Here was the question: The trust's only income was $41,000 of ordinary dividend income, $40,000 of which were qualified dividends. It also had $3,000 capital loss carryover. My question was, can the trust allocate $38,000 taxable income to the beneficiary and have the $3,000 loss carryover offset the remaining income in the trust, thereby leaving no taxable income in the trust? If the answer to this is no (as you initially indicated), no further discussion here is necessary. I understood this to be your answer and I filed the return accordingly. If the answer to this however is yes, my next question is, then what qualified dividends would be attributed to the beneficiary on the K-1 since it wouldn't be the full $40,000? The answer to this is still of interest to me as I file this return every year and want to understand how it works.
Distributions require planning to optimize (minimize) tax liability.
If this were a "simple" trust (all income is required to be distributed, whether distributed or not), then you would not be able to allocate less than the entire amount of the dividend income received (i.e., $41,000 would be deemed to be distributed and reported on the K-1).
However, it appears as if this trust is not a simple trust (i.e,, you have the discretion as to how much, if any, income to distribute). Therefore, you could have managed the distribution as you saw fit, and in a manner that optimized results, during the 2021 tax year (or within 65 days after the close if you made a 663(b) election). Instead, you purportedly distributed all of the income ("more than enough") to the beneficiary prior to the end of 2021. As a result, a different (lower) figure (e.g., $38,000) cannot be allocated to the beneficiary at this point; the actual distribution of all of the income has the effect of passing all of the DNI ($41,000 here) to the beneficiary.
You are correct that this is not a simple trust but is a complex trust. So, for future reference, you're saying I could have allocated $38,000 taxable income to the beneficiary and offset the remaining $3,000 in the trust with the loss carryover? If so, (and I'm wondering why this question has not been answered yet): What figure for qualified dividends would be entered on the K-1?
@Steelydan989 wrote:
What figure for qualified dividends would be entered on the K-1?
I hope you are into math.
You would divide 38,000 by 41,000 which results in .926829 (38,000/41,000 = .926829).
Multiply.926829 by 40,000 (the qualified dividend amount) which results in 37,073 (.926829 x 40,000).
$37,073 of the qualified dividends are reported on the K-1 and $2,927 are allocated to the trust (37,073 + 2,927 = 40,000).
NOTE: I am assuming you realize there is no loss carryover with this distribution as you are using the $3,000 loss to offset part of the dividend income.
Wonderful, thank you! This answers my original question. Again, I appreciate your time and assistance on this.
@Steelydan989 wrote:
You are correct that this is not a simple trust but is a complex trust. So, for future reference, you're saying I could have allocated $38,000 taxable income to the beneficiary and offset the remaining $3,000 in the trust with the loss carryover?
(emphasis added)
Just to be clear here.

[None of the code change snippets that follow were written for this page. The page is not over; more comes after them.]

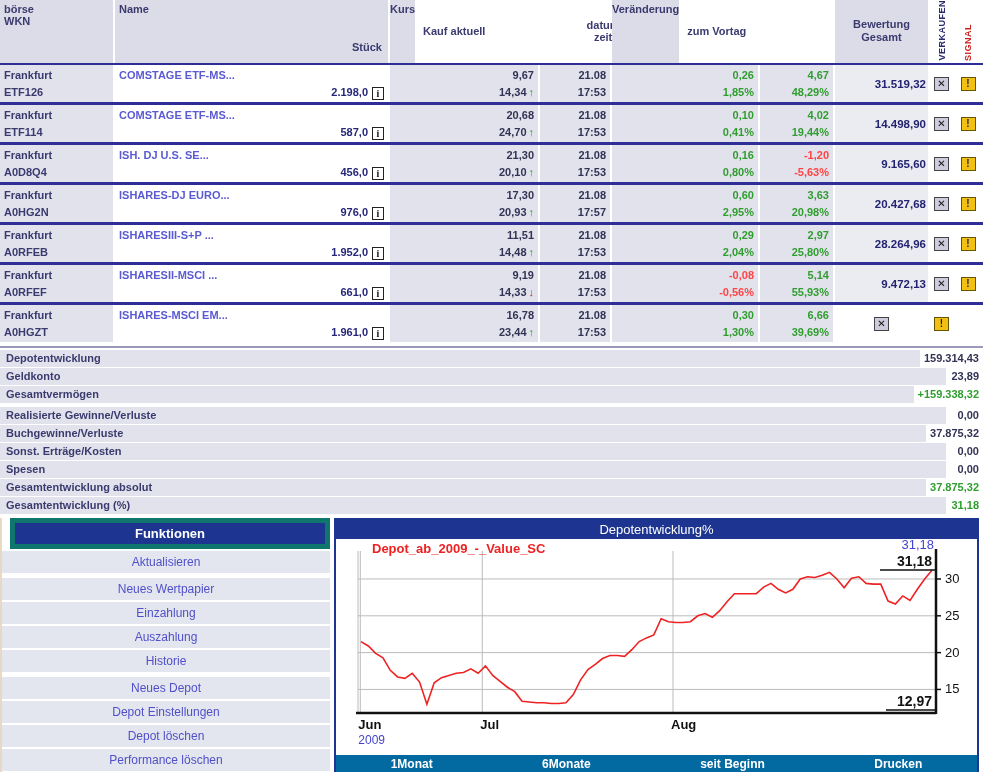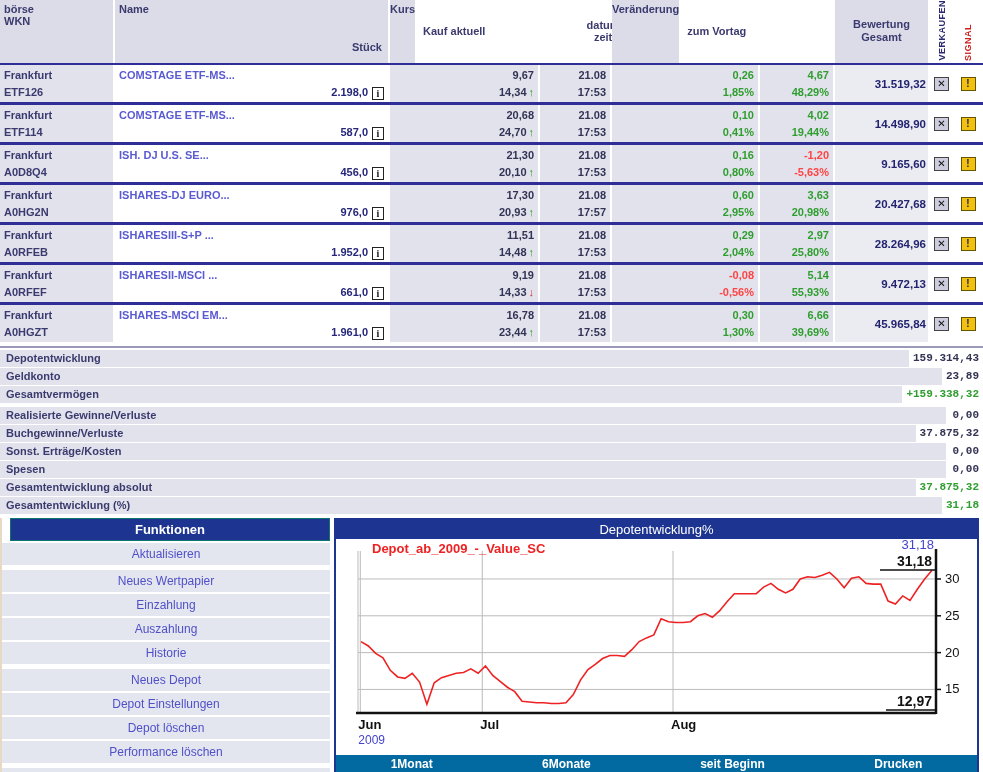"45.965,84" div.cell { html: <div> <span>45.965,84</span> </div> -> none }
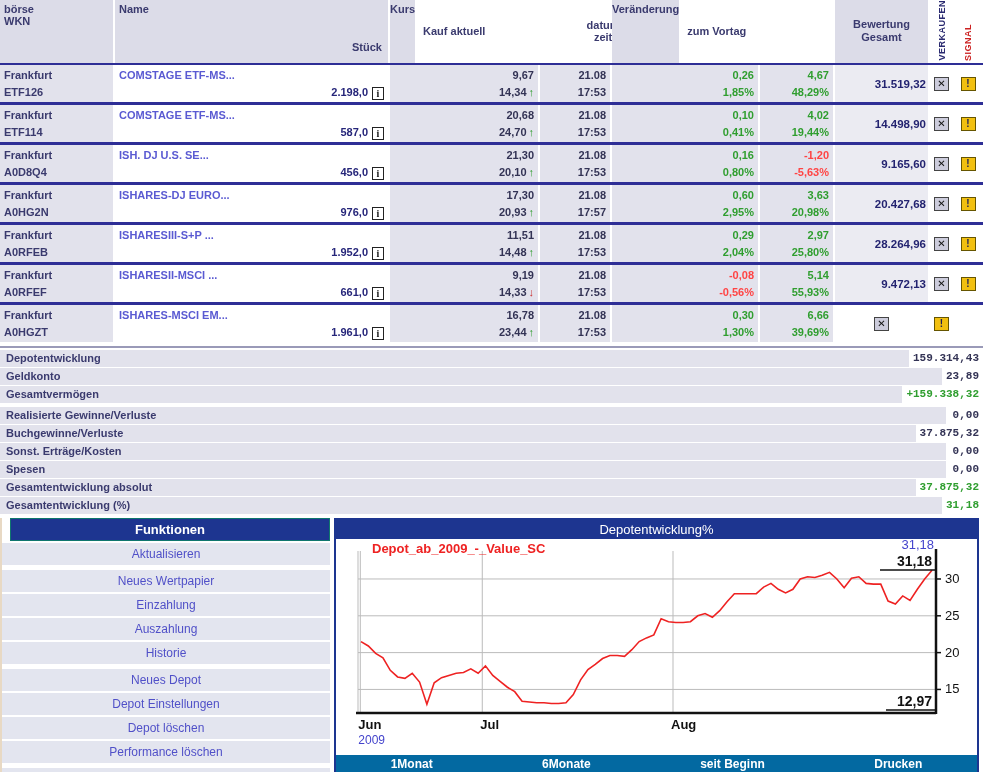"159.314,43" .sval { font-family: Liberation Mono, monospace -> none }
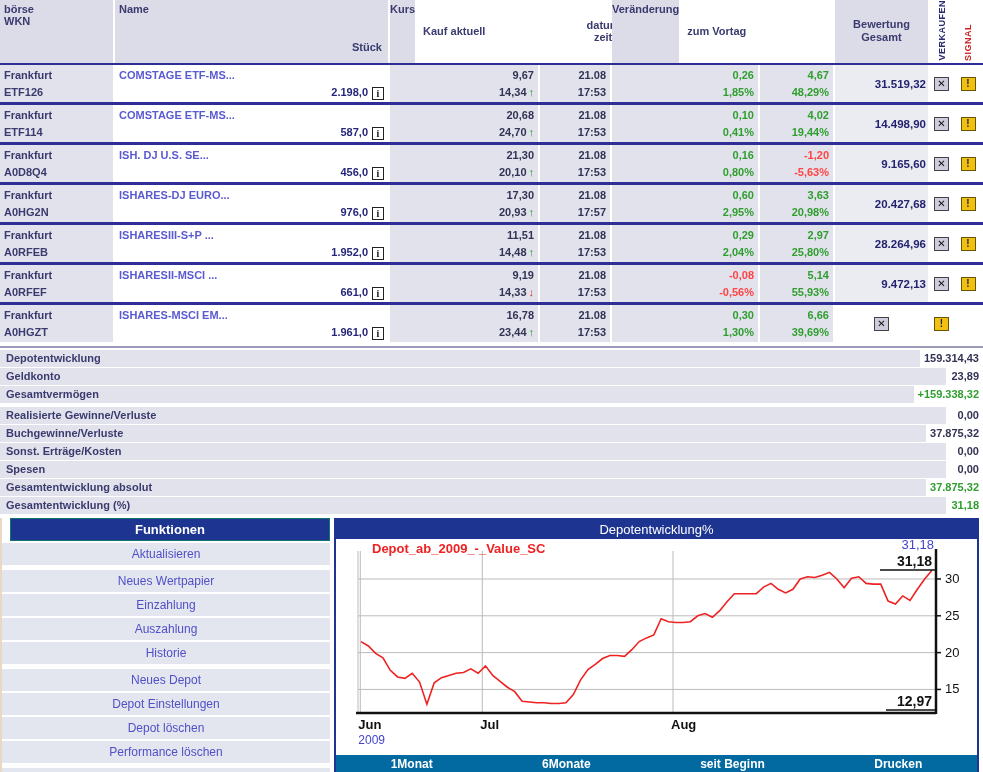"Funktionen" .sb-title { border: 1px solid #0f766e -> 5px solid #0f766e }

You could have distributed $38k (not $41k like you did) to the bene and then offset the other $3k of trust income will the capital loss. (using the calculation @Anonymous_ walked you through to allocate the qual divs -- TT business will do that calc for you). [Assuming the trust allows you to do so, as it appears from your description.]
Sometimes you can just allocate (without distributing) income or deductions to a bene, but are special circumstances and I don't think they are common. (E.g. amounts permeantly set aside for charitable purposes).